D609, a specific PC-PLC inhibitor was seen to positively inhibit TRAIL, Fas and TNF+Cyclo-stimulated apoptosis, PC-PLC activity and DAG production in Jurkat I9.2 cells too. Combination treatment of D609 and Z-IETD (caspase 8 inhibitor) in HeLa cells could inhibit TRAIL, Fas and TNF+Cyclo-stimulated tBID formation more significantly comparing to treatment with Z-IETD merely. In the Jurkat I9.2 cells model, treatment of D609 could also inhibit TRAIL, Fas and TNF+Cyclo-stimulated tBID formation significantly. So based on the fact that TRAIL, Fas and TNF+Cyclo can induce apoptosis in Jurkat I9.2 cells and the tBID formation data, we suggested that besides caspase 8, there is other possibly second messenger that can mediate the apoptosis. Caspase 10, which is also bound with death domain, can be one of the possible candidates. Some reports had shown that caspase 10 has a possible same function like caspase 8. To our study on caspase 10, we found that D609 is potential to inhibit cleavage of caspase 10. In our apoptosis assay, it is also clearly shown that transfection of caspase 10 (Long or Short) to Jurkat I9.2 cells can make it more susceptible to TRAIL, Fas and TNF+Cyclo treatment. These data were emphasized by our data that Z-AEVD (caspase 10 inhibitor) could inhibit TRAIL, Fas and TNF+Cyclo-stimulated apoptosis in Jurkat I9.2 cells.

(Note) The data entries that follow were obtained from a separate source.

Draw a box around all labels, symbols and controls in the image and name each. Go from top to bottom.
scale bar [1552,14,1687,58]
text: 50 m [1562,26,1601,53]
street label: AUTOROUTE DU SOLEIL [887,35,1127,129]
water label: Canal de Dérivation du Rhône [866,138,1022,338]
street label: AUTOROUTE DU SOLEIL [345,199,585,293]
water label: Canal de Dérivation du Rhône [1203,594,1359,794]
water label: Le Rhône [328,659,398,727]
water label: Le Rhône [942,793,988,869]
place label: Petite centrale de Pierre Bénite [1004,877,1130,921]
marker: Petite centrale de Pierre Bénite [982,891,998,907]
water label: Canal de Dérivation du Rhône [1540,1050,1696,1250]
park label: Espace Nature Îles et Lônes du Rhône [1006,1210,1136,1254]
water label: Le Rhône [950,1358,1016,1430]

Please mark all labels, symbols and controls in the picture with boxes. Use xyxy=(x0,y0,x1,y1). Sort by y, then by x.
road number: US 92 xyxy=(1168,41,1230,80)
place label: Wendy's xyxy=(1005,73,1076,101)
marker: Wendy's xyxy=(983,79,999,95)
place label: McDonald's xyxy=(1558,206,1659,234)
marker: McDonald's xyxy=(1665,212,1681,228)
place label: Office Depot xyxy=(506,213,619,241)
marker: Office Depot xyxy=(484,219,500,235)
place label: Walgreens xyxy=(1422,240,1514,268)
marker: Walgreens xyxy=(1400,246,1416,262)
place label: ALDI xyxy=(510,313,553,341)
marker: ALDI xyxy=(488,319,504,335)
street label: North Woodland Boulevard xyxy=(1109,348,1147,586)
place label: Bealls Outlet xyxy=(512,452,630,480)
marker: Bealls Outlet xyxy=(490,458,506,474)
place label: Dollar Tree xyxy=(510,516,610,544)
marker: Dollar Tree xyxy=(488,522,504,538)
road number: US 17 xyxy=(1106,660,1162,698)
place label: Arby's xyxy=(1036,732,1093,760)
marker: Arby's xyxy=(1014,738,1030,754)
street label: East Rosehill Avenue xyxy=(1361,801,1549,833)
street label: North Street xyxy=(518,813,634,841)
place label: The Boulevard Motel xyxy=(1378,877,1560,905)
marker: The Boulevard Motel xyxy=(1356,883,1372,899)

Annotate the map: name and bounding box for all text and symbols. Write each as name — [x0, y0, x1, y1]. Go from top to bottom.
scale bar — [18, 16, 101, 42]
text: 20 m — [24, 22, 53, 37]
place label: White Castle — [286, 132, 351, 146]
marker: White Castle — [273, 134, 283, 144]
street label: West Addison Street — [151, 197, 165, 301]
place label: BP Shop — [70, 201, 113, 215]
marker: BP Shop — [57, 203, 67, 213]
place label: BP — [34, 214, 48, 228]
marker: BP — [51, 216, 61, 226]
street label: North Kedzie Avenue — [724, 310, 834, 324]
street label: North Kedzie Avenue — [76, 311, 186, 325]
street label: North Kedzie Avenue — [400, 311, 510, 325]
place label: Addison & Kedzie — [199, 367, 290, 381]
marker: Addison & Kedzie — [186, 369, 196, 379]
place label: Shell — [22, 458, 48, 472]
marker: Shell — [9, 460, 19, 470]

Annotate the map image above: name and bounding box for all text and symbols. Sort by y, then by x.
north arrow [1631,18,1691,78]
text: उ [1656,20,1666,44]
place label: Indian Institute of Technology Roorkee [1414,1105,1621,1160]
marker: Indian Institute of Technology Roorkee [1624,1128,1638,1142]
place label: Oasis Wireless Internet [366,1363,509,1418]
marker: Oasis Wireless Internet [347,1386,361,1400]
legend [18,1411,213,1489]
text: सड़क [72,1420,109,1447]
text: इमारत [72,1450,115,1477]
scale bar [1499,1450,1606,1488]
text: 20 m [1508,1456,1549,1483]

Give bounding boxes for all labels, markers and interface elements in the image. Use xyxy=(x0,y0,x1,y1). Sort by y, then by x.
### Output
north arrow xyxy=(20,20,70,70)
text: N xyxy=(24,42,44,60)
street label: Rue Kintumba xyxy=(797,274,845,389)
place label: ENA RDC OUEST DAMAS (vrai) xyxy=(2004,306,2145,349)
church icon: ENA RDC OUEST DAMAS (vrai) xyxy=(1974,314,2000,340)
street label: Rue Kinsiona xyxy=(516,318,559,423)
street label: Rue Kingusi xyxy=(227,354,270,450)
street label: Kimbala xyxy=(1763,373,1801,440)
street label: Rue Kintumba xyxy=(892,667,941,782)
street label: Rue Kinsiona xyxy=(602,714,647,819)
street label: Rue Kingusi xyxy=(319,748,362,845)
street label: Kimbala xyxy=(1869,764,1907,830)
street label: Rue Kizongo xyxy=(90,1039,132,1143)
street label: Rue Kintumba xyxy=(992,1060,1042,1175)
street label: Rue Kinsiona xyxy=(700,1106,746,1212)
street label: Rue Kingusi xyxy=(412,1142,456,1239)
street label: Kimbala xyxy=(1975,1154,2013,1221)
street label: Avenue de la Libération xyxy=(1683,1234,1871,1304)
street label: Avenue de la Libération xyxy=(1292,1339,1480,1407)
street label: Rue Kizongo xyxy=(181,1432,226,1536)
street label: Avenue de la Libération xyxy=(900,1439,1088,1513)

Combination of Z-AEVD with D609 could have more potential to inhibit TRAIL, Fas and TNF+Cyclo-stimulated apoptosis in Jurkat I9.2 cells. This is possible, because as in our previous report, it was shown that PC-PLC had possible direct signal to affect mitochondria membrane, such as cardiolipin.
To our conclusion in this study that besides caspase 8, caspase 10 also plays an important role in TRAIL, Fas and TNF+Cyclo-stimulated apoptosis pathway.